- Genre: Comedy
- Created by: Maurice Murphy
- Starring: Grahame Bond
- Country of origin: Australia
- Original language: English
- No. of seasons: 1
- No. of episodes: 50

Production
- Running time: 30 minutes

Original release
- Release: 29 July 1985 – 1985^{[when?]}

Related
- Aunty Jack Show

= News Free Zone =

Australian television series

News Free Zone is a 1985 Australian TV comedy show starring Grahame Bond. It was the idea of Maurice Murphy.

==Premise==
It was intended to be an entire evening's entertainment in one half hour with no news (shown at 6pm, the same time the three commercial networks showed their evening news). It screened daily.

The regular segments included:
- a sitcom called Australia Street about a sharehouse at 85 Australia Street with a different resident from each state
- a game show Neverending Story
- a one-person soap opera Party Line
- Kev Kevanagh's Kulture
- World Championship Acting
- Vintage Video which showed old sketches from Aunty Jack
- a reading at the end from The Book Of Wisdom
- Bond singing "Please Respect Me"

==Cast==
- Grahame Bond as Kev Kevanagh
- Wendy Patching as Self
- Rory O'Donoghue
- Garry McDonald
- Robyn Moase
- John Derum
- John Bluthal
- Jude Kuring
- Neil Redfern
- Val Langford
- Sandra MacGregor
- Doug Scroope

==Production==
Murphy says the program was based on his "absolute hatred of anything journalistic and philosophical" and an "absolute love of enjoyment and fun and the light side in life". He says it was based on his "personal attention span. Some programs have one minute of plot and 27 minutes of fill in. I've always wondered why we just didn't have the minute and forget about the other 27 minutes."

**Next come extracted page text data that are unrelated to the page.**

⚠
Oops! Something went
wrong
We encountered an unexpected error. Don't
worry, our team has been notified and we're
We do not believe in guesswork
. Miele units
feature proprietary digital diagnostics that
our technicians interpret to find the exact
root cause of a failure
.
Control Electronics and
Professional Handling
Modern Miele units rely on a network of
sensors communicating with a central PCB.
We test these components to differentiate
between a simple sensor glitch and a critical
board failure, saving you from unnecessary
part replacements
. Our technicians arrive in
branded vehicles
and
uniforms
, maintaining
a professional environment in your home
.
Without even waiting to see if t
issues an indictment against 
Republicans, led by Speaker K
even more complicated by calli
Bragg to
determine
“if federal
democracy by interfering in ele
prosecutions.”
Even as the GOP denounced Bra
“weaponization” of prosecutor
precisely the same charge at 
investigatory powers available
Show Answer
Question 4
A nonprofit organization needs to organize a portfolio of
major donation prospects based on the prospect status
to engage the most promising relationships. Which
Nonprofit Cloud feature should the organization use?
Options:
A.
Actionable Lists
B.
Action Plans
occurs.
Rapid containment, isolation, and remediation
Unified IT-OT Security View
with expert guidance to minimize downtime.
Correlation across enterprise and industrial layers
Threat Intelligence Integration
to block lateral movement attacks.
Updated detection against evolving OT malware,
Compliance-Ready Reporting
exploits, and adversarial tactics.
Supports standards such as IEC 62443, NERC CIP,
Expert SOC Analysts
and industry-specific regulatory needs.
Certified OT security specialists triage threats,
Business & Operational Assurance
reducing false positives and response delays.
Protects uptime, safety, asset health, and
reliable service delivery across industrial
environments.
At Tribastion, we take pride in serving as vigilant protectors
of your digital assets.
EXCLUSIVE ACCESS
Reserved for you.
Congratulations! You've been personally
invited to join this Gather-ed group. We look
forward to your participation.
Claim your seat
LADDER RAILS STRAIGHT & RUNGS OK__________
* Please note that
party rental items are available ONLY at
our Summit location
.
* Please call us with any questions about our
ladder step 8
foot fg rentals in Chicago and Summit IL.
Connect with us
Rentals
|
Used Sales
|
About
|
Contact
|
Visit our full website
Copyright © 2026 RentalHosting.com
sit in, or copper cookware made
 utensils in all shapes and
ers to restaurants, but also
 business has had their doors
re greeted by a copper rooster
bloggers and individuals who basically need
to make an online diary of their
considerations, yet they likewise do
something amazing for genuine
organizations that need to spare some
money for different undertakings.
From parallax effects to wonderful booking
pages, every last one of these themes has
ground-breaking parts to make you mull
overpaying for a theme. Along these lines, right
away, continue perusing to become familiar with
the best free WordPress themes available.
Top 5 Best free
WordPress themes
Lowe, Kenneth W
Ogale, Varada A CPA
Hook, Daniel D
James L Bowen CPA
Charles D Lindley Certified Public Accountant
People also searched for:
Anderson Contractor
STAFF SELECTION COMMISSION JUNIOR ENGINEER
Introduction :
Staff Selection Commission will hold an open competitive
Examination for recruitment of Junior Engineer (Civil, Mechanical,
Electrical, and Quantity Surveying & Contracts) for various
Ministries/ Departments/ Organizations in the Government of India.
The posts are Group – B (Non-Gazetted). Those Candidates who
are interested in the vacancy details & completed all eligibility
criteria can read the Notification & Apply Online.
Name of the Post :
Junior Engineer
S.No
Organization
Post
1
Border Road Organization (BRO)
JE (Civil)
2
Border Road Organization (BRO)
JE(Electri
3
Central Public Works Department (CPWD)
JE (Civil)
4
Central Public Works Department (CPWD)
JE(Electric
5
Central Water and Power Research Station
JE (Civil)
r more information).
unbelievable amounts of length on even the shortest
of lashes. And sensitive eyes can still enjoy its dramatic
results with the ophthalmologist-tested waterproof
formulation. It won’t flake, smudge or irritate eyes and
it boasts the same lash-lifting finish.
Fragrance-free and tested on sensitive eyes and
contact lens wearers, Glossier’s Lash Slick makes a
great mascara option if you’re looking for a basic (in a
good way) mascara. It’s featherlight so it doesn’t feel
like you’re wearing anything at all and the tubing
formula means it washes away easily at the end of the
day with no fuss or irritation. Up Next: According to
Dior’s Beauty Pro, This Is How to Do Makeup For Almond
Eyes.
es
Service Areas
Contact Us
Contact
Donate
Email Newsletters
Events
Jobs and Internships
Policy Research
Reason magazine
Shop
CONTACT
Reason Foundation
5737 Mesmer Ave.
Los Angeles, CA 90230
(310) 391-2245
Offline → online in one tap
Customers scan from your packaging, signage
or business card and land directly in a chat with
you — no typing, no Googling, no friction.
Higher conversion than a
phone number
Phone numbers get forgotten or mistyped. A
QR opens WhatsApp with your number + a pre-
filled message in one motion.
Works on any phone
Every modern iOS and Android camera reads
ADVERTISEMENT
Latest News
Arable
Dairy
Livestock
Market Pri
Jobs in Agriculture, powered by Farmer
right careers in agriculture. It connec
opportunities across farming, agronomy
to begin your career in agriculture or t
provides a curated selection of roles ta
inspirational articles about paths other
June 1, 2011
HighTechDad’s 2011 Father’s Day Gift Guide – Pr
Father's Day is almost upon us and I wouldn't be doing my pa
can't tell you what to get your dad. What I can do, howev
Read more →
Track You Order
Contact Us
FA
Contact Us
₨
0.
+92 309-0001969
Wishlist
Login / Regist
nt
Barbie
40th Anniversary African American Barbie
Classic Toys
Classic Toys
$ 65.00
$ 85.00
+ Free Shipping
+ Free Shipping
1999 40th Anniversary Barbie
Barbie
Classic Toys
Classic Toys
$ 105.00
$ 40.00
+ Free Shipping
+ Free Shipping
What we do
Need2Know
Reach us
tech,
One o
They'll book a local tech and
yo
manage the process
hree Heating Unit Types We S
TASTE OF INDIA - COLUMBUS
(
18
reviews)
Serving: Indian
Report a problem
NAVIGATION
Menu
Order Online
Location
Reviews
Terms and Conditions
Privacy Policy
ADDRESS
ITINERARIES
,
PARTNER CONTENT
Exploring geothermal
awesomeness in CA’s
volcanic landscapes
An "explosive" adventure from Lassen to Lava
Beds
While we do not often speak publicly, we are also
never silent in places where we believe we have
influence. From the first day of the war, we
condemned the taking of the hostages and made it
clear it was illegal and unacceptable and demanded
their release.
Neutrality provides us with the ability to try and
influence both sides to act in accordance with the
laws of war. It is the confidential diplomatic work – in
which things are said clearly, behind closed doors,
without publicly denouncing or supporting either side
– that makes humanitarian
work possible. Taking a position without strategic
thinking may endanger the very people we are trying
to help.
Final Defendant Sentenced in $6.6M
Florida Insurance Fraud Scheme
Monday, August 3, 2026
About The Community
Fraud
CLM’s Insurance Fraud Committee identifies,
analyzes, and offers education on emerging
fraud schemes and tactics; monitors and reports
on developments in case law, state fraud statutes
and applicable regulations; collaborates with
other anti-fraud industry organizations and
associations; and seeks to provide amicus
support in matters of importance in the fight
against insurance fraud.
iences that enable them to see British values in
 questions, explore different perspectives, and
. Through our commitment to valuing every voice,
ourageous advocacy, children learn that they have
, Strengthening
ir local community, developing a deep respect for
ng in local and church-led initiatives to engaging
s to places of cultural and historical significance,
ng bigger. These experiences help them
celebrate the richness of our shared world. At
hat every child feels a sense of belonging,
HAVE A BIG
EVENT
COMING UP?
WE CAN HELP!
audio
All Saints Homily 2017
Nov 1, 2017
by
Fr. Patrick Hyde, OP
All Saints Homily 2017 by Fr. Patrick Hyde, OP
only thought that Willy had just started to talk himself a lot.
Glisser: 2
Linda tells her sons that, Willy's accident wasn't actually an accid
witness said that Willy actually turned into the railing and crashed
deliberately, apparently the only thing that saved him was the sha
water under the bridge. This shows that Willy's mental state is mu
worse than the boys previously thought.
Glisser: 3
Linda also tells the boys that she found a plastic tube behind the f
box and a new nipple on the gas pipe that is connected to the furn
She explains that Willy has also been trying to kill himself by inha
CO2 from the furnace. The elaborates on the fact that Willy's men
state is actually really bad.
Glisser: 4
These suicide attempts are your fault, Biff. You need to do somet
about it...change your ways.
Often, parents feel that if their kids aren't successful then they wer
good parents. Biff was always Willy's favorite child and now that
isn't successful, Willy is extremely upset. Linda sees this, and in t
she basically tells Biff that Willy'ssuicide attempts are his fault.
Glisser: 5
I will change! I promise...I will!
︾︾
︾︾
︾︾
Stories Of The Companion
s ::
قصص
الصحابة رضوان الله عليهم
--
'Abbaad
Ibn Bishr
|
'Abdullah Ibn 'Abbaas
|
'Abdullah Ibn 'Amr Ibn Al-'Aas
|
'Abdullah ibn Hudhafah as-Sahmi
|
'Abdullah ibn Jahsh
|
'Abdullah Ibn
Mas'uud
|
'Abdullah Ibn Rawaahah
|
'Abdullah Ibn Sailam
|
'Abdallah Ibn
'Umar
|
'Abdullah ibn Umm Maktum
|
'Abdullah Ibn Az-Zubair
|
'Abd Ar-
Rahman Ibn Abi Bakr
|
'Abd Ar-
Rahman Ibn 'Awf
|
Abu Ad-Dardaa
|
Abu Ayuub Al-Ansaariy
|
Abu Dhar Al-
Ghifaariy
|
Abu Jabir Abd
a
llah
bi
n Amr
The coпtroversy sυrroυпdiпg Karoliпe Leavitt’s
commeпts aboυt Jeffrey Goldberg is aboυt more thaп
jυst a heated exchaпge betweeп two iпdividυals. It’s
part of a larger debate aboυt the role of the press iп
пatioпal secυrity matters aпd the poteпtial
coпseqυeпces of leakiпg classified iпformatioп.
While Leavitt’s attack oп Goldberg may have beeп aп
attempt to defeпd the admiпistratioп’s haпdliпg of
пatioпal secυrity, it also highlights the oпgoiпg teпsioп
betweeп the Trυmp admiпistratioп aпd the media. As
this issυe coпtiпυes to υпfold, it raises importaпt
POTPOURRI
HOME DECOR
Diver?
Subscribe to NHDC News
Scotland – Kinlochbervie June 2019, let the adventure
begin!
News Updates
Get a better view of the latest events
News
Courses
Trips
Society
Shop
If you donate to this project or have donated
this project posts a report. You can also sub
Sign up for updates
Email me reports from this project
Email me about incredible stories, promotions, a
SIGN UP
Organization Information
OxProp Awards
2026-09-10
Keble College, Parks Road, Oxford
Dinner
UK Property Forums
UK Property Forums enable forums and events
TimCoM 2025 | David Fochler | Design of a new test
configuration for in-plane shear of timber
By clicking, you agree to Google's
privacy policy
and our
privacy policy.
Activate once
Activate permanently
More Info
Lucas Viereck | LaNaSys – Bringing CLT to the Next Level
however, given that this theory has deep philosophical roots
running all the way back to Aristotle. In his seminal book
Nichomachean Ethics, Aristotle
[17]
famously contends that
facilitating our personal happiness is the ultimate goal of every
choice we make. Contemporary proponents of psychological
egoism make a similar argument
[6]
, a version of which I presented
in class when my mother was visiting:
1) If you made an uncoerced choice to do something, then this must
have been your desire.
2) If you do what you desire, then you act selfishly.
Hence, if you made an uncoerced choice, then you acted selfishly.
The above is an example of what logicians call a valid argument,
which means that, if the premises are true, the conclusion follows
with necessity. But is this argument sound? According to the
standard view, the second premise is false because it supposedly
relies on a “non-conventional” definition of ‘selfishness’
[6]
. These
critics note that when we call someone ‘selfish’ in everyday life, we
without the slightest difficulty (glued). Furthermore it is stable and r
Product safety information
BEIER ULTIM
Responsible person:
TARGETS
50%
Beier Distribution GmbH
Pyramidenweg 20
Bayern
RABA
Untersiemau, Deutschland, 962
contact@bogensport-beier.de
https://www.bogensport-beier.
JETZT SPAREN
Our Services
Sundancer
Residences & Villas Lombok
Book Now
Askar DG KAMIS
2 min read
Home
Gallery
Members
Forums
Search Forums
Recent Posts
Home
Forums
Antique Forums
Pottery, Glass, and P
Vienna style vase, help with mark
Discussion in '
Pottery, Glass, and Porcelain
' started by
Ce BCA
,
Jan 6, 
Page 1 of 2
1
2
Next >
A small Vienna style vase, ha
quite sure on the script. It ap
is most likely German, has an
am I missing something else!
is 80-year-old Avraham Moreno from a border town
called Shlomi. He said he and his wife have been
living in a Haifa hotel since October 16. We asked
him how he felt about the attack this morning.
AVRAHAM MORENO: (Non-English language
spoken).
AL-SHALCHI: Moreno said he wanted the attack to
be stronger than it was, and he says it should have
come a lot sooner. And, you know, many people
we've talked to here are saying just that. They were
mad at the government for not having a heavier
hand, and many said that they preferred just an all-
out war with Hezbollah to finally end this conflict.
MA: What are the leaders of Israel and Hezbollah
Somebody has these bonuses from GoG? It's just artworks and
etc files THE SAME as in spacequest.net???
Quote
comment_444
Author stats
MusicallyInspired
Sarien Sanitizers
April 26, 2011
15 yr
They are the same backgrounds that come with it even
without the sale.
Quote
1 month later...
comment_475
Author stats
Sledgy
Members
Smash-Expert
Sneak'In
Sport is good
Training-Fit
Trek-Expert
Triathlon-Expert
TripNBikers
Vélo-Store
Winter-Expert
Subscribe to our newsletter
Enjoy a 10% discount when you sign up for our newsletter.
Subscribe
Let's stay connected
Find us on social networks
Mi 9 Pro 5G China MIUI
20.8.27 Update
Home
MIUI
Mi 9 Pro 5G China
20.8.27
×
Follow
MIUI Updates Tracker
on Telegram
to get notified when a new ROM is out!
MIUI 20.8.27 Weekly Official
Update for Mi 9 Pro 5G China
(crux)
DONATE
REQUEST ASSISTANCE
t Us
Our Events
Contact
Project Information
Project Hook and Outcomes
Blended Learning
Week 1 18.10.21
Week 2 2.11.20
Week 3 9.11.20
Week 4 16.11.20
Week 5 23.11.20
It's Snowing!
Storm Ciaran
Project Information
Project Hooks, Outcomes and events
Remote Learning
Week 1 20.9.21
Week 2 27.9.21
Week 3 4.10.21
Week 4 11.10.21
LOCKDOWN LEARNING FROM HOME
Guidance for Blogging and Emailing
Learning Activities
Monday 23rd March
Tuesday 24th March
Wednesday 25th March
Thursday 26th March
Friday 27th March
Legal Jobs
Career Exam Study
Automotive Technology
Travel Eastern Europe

Apart from Grahame Bond, there are no well-known faces in the cast. "The aim is to try and develop a program that doesn't have to come off," said Murphy. "The idea is just to have I fun. I hope News Free Zone builds up new faces."

It was filmed in Adelaide. The series ran on every weekday for ten weeks.

==Reception==
The show was the lead-in for the new ABC news program The National. Ratings were poor.